Why Give Them a Civil Answer?

"The mental picture of this incident arises vividly before our eyes; we can see you, the perfect example of an American citizen, with the interests of the land you hold so dear surging forth in every heart-throb as you listened to this negro, the hot blood of his savage fore-bearers coursing madly through his own being as he demanded that which might become a stepping stone. We can hear you utter your masterly rebuke and we know that instantly from the depths of his heart this negro recognized the stern command of his master— as his ancestors had heard before and as his offspring shall continue to hear. It can not be else."

 J. Crampton Watters. 

http://resources.presidentwilson.org/wp-content/uploads/2017/11/CS47.pdf

I want to congratulate you and thank you for the way you handled that impudent negro— Trotter— yesterday. I think that McAdoo, Williams, and Burleson are everlastingly right in separating the races.

K. W. Wearthers

Why give them a civil answer, Mr. President, or condescend to offer an explanation of that quite natural antipathy that every white man feels for the transitional-staged evolutional error termed the negro?
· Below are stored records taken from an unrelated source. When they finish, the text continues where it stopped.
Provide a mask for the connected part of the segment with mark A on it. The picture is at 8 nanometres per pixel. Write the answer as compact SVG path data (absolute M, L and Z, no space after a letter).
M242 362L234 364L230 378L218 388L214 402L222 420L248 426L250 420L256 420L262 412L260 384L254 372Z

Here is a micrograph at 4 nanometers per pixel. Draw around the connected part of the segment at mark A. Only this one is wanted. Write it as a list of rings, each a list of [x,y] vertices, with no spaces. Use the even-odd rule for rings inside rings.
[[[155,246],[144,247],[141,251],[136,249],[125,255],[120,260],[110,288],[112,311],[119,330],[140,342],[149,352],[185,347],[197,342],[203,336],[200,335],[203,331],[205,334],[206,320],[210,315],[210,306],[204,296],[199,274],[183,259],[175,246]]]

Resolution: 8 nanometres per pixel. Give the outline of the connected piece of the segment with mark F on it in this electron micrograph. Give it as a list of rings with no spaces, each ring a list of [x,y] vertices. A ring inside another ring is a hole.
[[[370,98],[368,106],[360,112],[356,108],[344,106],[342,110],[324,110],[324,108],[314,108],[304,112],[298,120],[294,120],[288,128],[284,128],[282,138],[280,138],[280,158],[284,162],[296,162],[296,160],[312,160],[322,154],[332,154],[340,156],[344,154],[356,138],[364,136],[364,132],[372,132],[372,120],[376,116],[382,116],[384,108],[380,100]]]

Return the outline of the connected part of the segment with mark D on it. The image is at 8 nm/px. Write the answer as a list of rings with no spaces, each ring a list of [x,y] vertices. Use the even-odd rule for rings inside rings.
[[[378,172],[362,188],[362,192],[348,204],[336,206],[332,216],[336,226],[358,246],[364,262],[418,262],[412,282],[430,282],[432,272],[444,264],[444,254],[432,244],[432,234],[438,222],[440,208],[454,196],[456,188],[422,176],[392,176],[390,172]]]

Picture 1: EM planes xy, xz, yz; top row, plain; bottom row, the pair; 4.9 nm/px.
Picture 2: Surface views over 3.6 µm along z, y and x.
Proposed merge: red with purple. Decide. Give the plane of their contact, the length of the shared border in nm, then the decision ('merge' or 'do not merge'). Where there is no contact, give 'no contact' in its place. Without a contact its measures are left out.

 Jonathan P. Edmundsen, M.D. 

Yours and Messrs. Burleson, McAdoo and Williams’ ideas of enforcing segregation is to be commended by the nation and particularly the South, and Arkansas thanks you for it. I brought to the attention of the Young Men’s Chamber of Commerce of Arkansas the fact that if the races were segregated at Washington, the Civil Service would not have such a hard time getting good clerks and stenographers, and we agreed that it ought to be done. We will offer resolutions endorsing the segregation the next time we meet. 

Claude G. Stotts 

My Most Highly Honored President Woodrow Wilson:

I have just finished reading in The New York Times what that insolent Boston negro dared say to you and it has aroused my warm Southern blood. I cannot refrain from writing to tell you how keenly I suffer with you in all you are called upon to bear as our President— but I am sure our dear Heavenly Father has you at all times in His Safe Keeping and ‘He will carry you through’. As I am old enough to be your great grandmother, you must excuse me if I am taking a liberty and you will always find me your true friend and well-wisher.